Goal of the exercise: Retype the listing exactly; omit pictures.
*** Data section Section Begins ***
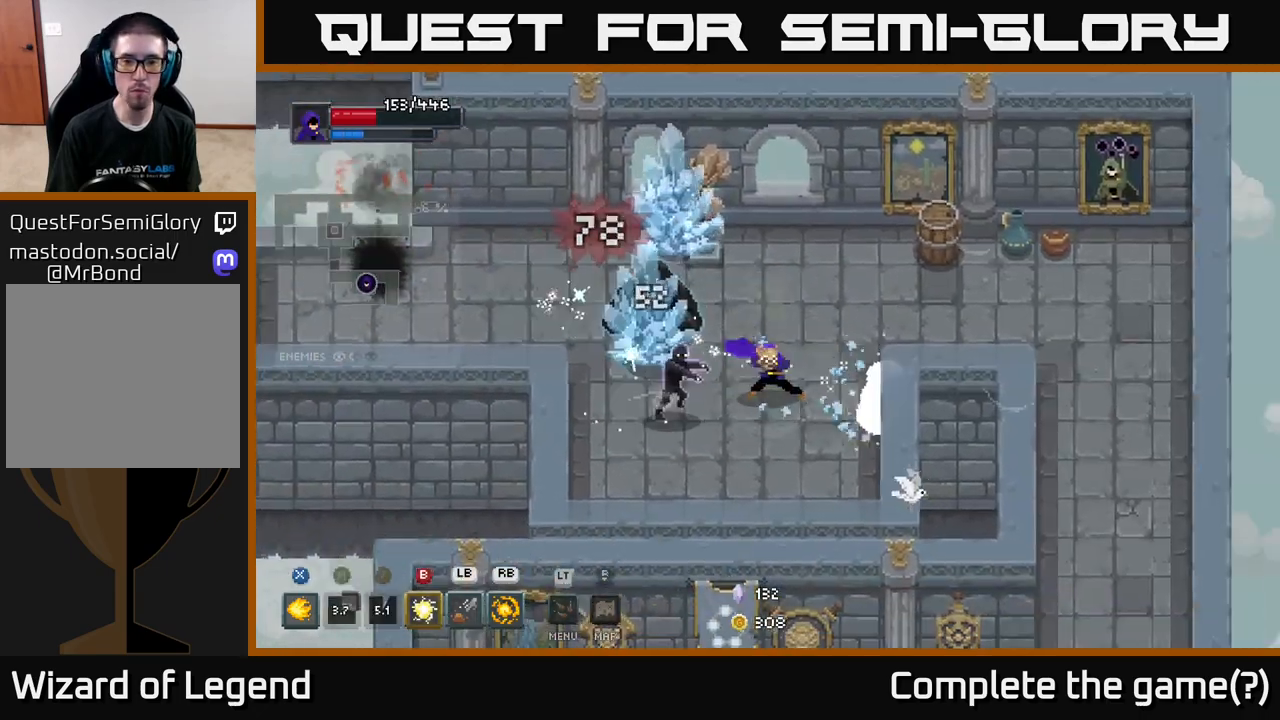
{"buttons": ["X"], "left_stick": "up-left", "right_stick": "center", "events": [[200, "left_stick", "left"], [233, "X", "down"], [317, "left_stick", "up-left"]]}
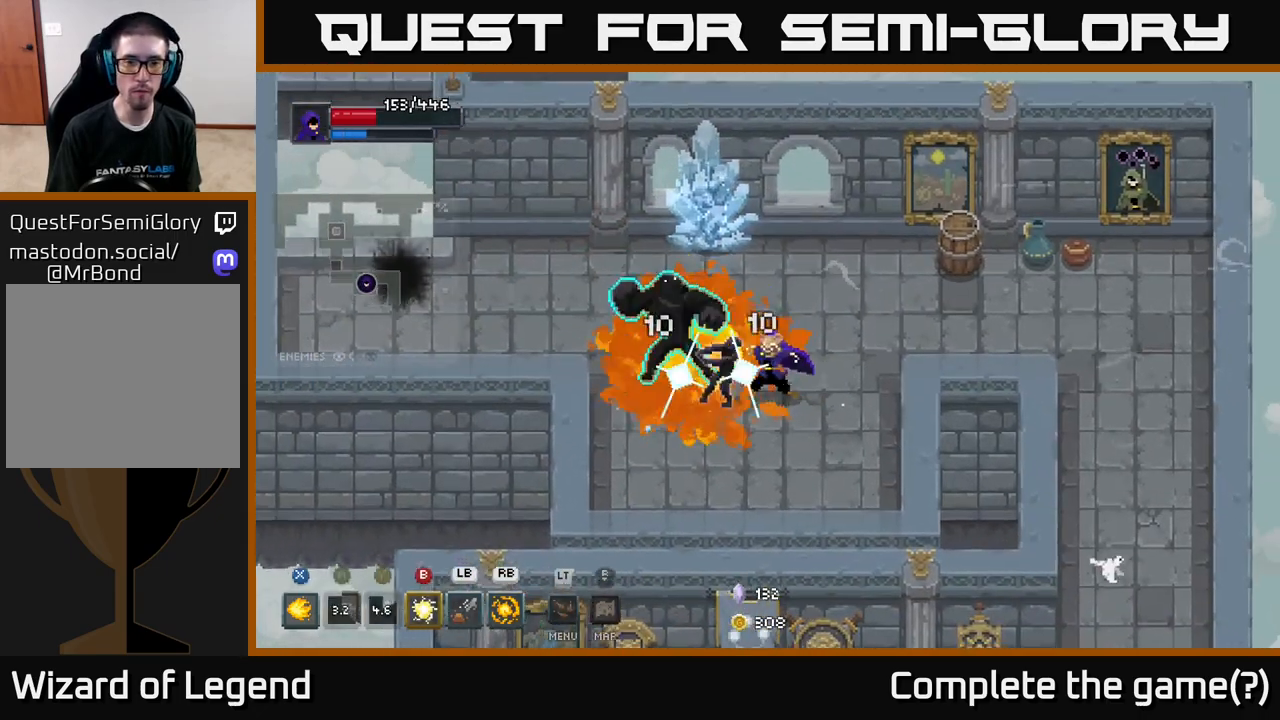
{"buttons": ["A"], "left_stick": "left", "right_stick": "center", "events": [[133, "left_stick", "center"], [283, "left_stick", "left"], [333, "X", "up"], [350, "A", "down"], [450, "A", "up"], [483, "A", "down"]]}
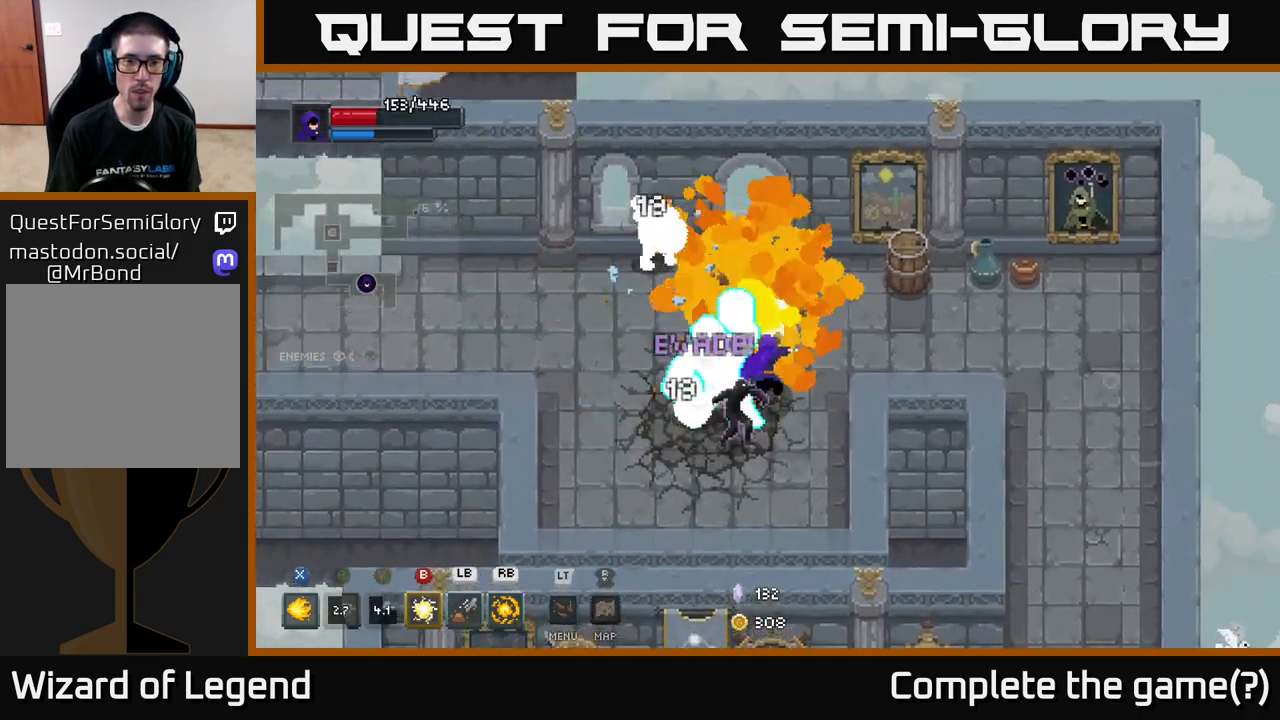
{"buttons": [], "left_stick": "right", "right_stick": "center", "events": [[83, "A", "up"], [133, "A", "down"], [217, "A", "up"], [300, "A", "down"], [350, "A", "up"], [467, "left_stick", "right"]]}
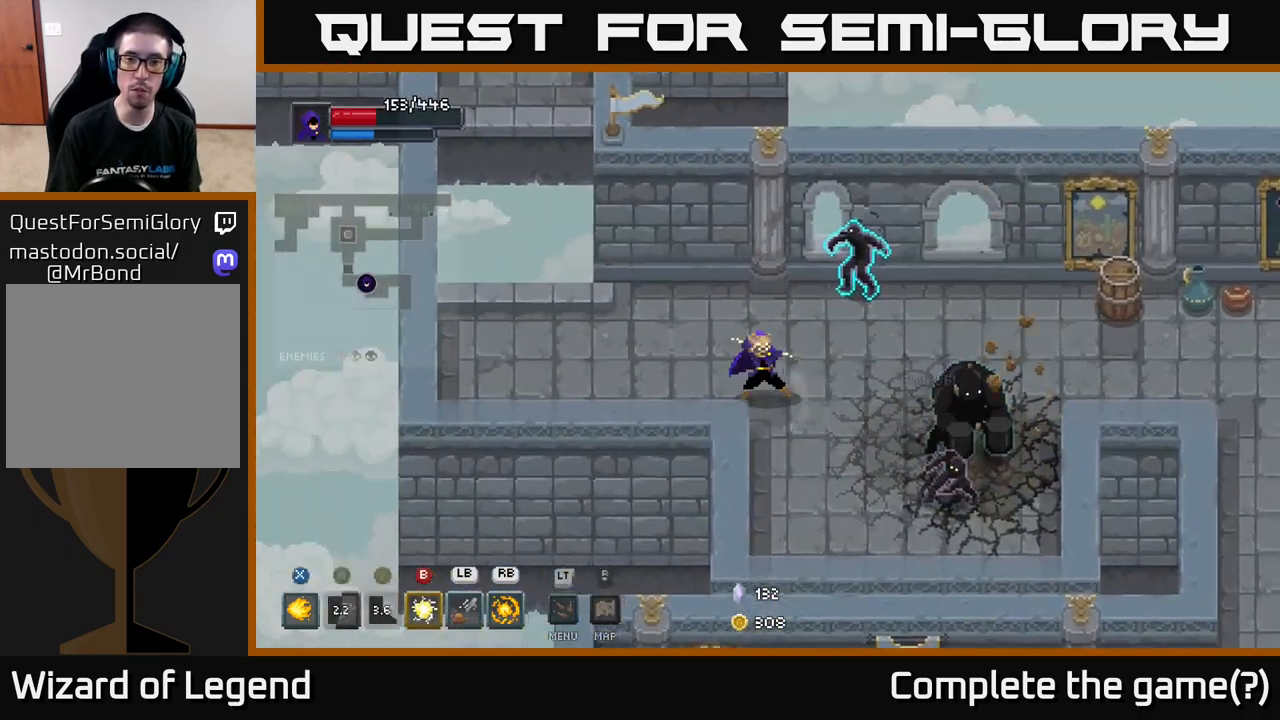
{"buttons": ["X"], "left_stick": "right", "right_stick": "center", "events": [[33, "X", "down"]]}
*** Data section Section Ends ***
Task output:
{"buttons": ["X"], "left_stick": "up-left", "right_stick": "center", "events": [[200, "left_stick", "left"], [233, "X", "down"], [317, "left_stick", "up-left"]]}
{"buttons": ["A"], "left_stick": "left", "right_stick": "center", "events": [[133, "left_stick", "center"], [283, "left_stick", "left"], [333, "X", "up"], [350, "A", "down"], [450, "A", "up"], [483, "A", "down"]]}
{"buttons": [], "left_stick": "right", "right_stick": "center", "events": [[83, "A", "up"], [133, "A", "down"], [217, "A", "up"], [300, "A", "down"], [350, "A", "up"], [467, "left_stick", "right"]]}
{"buttons": ["X"], "left_stick": "right", "right_stick": "center", "events": [[33, "X", "down"]]}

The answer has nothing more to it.